═════ TEXT EXCERPT
Through the Eye of Katrina •  Journal of American History •  special issue, december 2007

Treme

Tremé is a neighborhood rich in African American history and culture. One of the oldest black districts in the city, Tremé was once the primary neighborhood of New Orleans’s free persons of color. Adjoining the northern edge of the French Quarter, Tremé stretches north from Rampart Street to Broad Street and is bordered by Esplanade Avenue in the east and Canal Street in the west.

Modern Brass Band jazz musicians in Tremé

Modern Brass Band jazz musicians in Tremé. Courtesy www.NewOrleansOnline.com.

Modern Brass Band jazz musicians in Tremé

Modern Brass Band jazz musicians in Tremé. Courtesy www.NewOrleansOnline.com.

St. Augustine’s Catholic Church, a New Orleans landmark, is in Tremé. St. Augustine’s is the nation’s oldest African American parish, and its history closely parallels Tremé’s. In 2004, the parish erected the “Tomb of the Unknown Slave” as a memorial to all slaves who died in the United States and Tremé.

One of the neighborhood’s most distinctive areas is Congo Square. Congo Square became prominent in the late eighteenth century—it was once renamed Beauregard Square and is now part of Louis Armstrong Park. The square served as a commerce center during the week, transforming into a social gathering place on Sundays as slaves congregated for traditional African music and dance. Through the nineteenth century, music continued to define the area as Creole brass and symphonic bands staged concerts in the square. The jazz musicians George Lewis and Sidney Bechet were born and started their careers in Tremé.

A more notorious area within Tremé is the red-light district of Storyville. Located on the southern edge of the neighborhood, Storyville was established in the late 1890s by the city government to monitor and regulate prostitution and other social vices; it was torn down in the 1940s to make way for the federally funded Iberville Housing Project.

Tremé’s residents and visitors access the area primarily from Claiborne Avenue, which was once an oak-tree-lined avenue. A northern section of the road was cleared in the 1960s for the construction of Interstate 10, which now runs through the area. Creole cottages and shotgun houses, indicative of its early development, still define the architectural style of the neighborhood.

Tremé received minor to moderate flooding in the wake of Hurricane Katrina, with the majority of the damage being north of I-10.
══════════
PROBLEM REQUIREMENTS — Extract the stretch of the Tremé text from "Tremé’s residents and" through "north of I-10.", copying it word for word. The items that follow play no part in this exercise.
═════ DATASET CONTENT
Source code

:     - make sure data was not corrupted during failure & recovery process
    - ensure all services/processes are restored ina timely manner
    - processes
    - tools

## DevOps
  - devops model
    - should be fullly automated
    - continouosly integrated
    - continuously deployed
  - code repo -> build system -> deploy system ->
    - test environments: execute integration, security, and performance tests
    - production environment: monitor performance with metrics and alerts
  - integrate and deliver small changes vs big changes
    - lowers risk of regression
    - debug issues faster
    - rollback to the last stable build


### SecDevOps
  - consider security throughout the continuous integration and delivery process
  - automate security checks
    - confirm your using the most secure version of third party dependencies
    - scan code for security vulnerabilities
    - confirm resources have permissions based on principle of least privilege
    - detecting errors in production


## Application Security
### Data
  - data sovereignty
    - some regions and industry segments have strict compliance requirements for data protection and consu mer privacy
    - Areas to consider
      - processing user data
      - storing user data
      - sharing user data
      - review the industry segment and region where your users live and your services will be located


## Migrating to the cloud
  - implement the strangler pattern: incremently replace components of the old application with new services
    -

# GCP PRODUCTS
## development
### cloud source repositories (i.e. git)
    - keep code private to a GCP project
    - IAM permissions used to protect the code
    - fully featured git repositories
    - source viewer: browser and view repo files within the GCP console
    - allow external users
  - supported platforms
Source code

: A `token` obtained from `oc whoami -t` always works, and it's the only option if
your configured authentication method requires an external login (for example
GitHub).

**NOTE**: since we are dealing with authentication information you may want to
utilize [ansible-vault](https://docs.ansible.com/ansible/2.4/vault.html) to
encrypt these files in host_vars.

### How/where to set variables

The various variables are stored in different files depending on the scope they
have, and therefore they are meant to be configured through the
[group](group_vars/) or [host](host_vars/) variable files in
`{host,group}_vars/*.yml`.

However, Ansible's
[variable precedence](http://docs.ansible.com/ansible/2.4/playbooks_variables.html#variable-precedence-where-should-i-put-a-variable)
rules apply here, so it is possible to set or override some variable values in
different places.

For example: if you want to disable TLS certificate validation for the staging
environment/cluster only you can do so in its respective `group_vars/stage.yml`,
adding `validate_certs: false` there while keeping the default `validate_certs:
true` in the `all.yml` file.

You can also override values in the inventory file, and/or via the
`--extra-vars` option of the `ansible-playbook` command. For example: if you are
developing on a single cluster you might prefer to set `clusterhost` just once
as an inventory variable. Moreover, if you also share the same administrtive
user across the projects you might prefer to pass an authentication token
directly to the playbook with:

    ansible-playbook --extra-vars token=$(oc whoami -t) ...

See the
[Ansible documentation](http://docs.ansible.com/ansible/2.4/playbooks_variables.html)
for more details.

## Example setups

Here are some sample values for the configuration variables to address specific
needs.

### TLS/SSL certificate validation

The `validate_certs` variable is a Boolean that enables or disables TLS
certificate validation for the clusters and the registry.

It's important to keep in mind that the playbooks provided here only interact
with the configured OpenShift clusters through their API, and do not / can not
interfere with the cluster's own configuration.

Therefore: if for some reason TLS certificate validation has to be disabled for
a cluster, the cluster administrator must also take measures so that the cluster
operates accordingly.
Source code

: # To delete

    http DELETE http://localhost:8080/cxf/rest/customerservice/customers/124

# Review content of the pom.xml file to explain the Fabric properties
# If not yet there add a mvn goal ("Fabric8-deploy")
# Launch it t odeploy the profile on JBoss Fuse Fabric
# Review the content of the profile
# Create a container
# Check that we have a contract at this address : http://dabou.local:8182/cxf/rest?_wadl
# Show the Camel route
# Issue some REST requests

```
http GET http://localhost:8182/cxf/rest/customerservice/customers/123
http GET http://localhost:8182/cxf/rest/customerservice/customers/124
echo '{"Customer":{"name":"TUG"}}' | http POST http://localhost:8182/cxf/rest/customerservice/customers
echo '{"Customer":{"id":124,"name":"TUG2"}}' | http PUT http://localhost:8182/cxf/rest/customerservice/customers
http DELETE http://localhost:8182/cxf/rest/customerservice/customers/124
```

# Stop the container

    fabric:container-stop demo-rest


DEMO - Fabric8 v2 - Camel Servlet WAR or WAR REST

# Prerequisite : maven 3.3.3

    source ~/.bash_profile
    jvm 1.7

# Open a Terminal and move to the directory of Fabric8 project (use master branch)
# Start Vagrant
══════════
SOLUTION FOR THIS EXERCISE —
Tremé’s residents and visitors access the area primarily from Claiborne Avenue, which was once an oak-tree-lined avenue. A northern section of the road was cleared in the 1960s for the construction of Interstate 10, which now runs through the area. Creole cottages and shotgun houses, indicative of its early development, still define the architectural style of the neighborhood.

Tremé received minor to moderate flooding in the wake of Hurricane Katrina, with the majority of the damage being north of I-10.